SOKAKLARDA DOLAŞTIRIYORLAR
Her yıl Toledo şehrinde düzenlenen festivallerde bu sancak çıkarılarak Müslümanlardan kurtuluşun bir nişanesi olarak sokaklarda dolaştırılır. Merinî hükümdarı Ebu'l-Hasan'a ait bu sancak 3.70x2.20cm ebadındadır. Üzerine beyaz renkli harflerle şu ibareler nakşedilmiştir: "en-Nasru ve't-temkîn ve'l-fethu'l-mübîn li-Mevlânâ Ebî'l-Hasen Emîri'l-Müslimîn" (zafer ve hâkimiyet ve apaçık bir fetih Müminlerin emîri efendimiz Ebu'l-Hasanâ aittir), "Ve mâ'n-nasru illâ min indi'llâhi'l-Azîzi'l-Hakîm" (zefer, ancak Azîz ve Hakîm olan Allah'tandır. Âl-i İmrân Sûresi, âyet 126'dan), "el-Hamdü lillâhi alâ ni'metihî" (nimetlerinden dolayı Allah'a hamdolsun), "el-mülkü'd-dâim" (daimî mülk), "el-izzü'l-kâim" (kalıcı izzet/şeref), "el-yümnü'd-dâim" (kalıcı bereket). Son kısmında da, bu sancağın Sultan için el-Beyzâ şehrinde ve Cemâziyelâhir 740/Aralık 1339 tarihinde yapıldığı kayıtlıdır. Bu sancak pek azımızın bildiği kadim bir İslam medeniyeti olan Endülüs'ten günümüze kalan çok az hatıradan biridir. Endülüs'ün hatırası bu sancakta, sancağın geçmişi ise Endülüs'te gizlidir.

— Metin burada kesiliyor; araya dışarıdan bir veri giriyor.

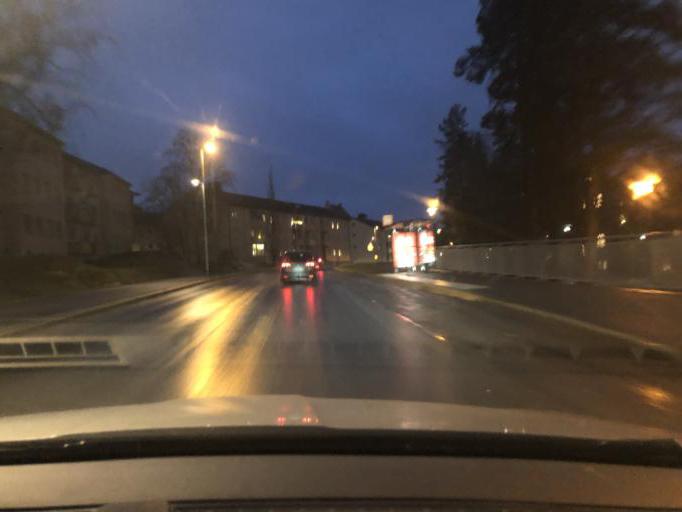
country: SE
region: Vaermland
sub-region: Karlstads Kommun
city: Karlstad
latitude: 59.3757
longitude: 13.4822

HER ŞEY TARIK BİN ZİYAD İLE BAŞLADI
Aslında her şey ünlü İslam komutanı Tarık Bin Ziyad'ın ordusu ile 711 yılında Cebelitarık Boğazı'nı geçerek İspanya'nın fethini gerçekleştirmesi ile başladı. Bir süre Şam Emevi Hanedanlığına bağlı kalan Endülüs bu devletin yıkılması ile müstakil Endülüs Emevi Devleti'ne dönüşmüştür. 756-1031 tarihleri arasında Endülüs'te hüküm süren Emevi Hanedanlığı askeri faaliyetlerinden ziyade bilim, kültür, sanat ve mimaride öne çıkmıştır. Ancak hem iç karışıklıklar hem de kuzeydeki Hristiyan baskılarına daha fazla dayanamayan Endülüs Emevi Hanedanlığının yıkılışı yarımadadaki Müslüman birliğini bozmuştur. Bu durum Hristiyanlar için uygun ortam oluşturmuş ve İspanya'yı Müslümanlardan temizleme fikrini ortaya çıkarmıştır. Bu fikir İspanyolca'da Reconquista (Yeniden Geri Alma) olarak isimlendirilmiştir. Takip eden yıllarda Endülüs İslam ülkesi Arap, Berberî (Kuzey Afrikalı), İspanyol Müsta'rib-Müvelled (İspanyol Müslüman) gibi unsurların iktidar için mücadele ettikleri ve birbirlerini boğazladıkları bir arenaya dönüştü.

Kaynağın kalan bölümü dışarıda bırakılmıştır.